The myth of ethical capitalism
Consider a recent essay from The Atlantic magazine entitled “Is Capitalism In Trouble?”. While touting the attempts of a small band of petty capitalists–called B Corps–to behave ethically, the author writes: “Society as a whole is realizing the capitalist system itself is quite dysfunctional. We have created an economy and corporations that in many ways have become unethical. One response is to go out on the streets, like Occupy Wall Street. Another is the B Corp movement.” This so-called “movement” consists of 830 high-minded entrepreneurs. That’s a mighty puny counterweight to Occupy.
The author isn’t completely stupid: “Most businesses are constrained by the way their competitors operate. The decisions of individual CEOs won’t stop what’s new about capitalism in the 21st century–the job-hollowing impact of technological change and globalization.” But there is nothing essentially “new” about this year’s capitalism. A cursory reading of The Communist Manifesto (1848) proves that. Cutthroat competition, economic crisis, imperialism and war are bred in capitalism’s bone. The profit imperative–growth for its own sake, the very definition of unsustainability–is viewed as holy commandment.

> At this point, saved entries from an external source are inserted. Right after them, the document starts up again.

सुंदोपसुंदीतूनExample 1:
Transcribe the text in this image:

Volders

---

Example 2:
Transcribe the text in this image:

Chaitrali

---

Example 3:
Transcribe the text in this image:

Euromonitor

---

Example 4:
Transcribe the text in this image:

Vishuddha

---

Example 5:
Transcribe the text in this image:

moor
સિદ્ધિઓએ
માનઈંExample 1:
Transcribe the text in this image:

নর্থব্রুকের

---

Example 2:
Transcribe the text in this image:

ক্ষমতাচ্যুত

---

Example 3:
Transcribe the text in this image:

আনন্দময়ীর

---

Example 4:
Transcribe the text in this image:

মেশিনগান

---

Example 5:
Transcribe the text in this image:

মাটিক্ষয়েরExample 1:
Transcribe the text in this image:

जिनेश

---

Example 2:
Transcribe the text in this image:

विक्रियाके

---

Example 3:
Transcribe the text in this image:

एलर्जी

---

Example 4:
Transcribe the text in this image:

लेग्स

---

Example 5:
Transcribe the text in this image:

Throughout capitalism’s history there have been sections of the ruling class that recognize that the essence of system breeds the “righteous rage” Russell Brand celebrates. And so they turn to the state as a supposedly neutral body and cry, “save us from ourselves.” The author writes of “newfound openness some have toward a greater role for the state. They want the government to help them–and their rivals–do the right thing, like raise wages or repatriate taxable profits.” Can the leopard legislate a change of spots? When pigs fly. By the way, the author of this Atlantic essay in none other then Chrystia Freeland, newly minted Liberal MP from Toronto Centre.

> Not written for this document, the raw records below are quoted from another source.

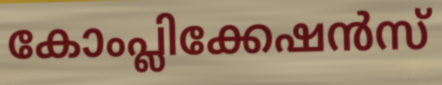
കോംപ്ലിക്കേഷൻസ്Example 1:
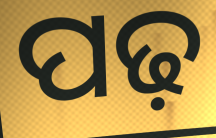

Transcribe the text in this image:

ପଢ଼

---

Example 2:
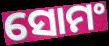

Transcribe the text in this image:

ସୋମଂ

I am reminded by a quote from revolutionary writer Leon Trotsky: “Long political experience has taught me that whenever a petty-bourgeois professor or journalist begins talking about high moral standards it is necessary to keep a firm hand on one’s pocketbook.” Reform or revolution? Who has a firmer grasp of capitalism’s “trouble”: the blasphemous, working class comedian or the unhistorical apostle of a born-again capitalism? Give me Russell Brand every time.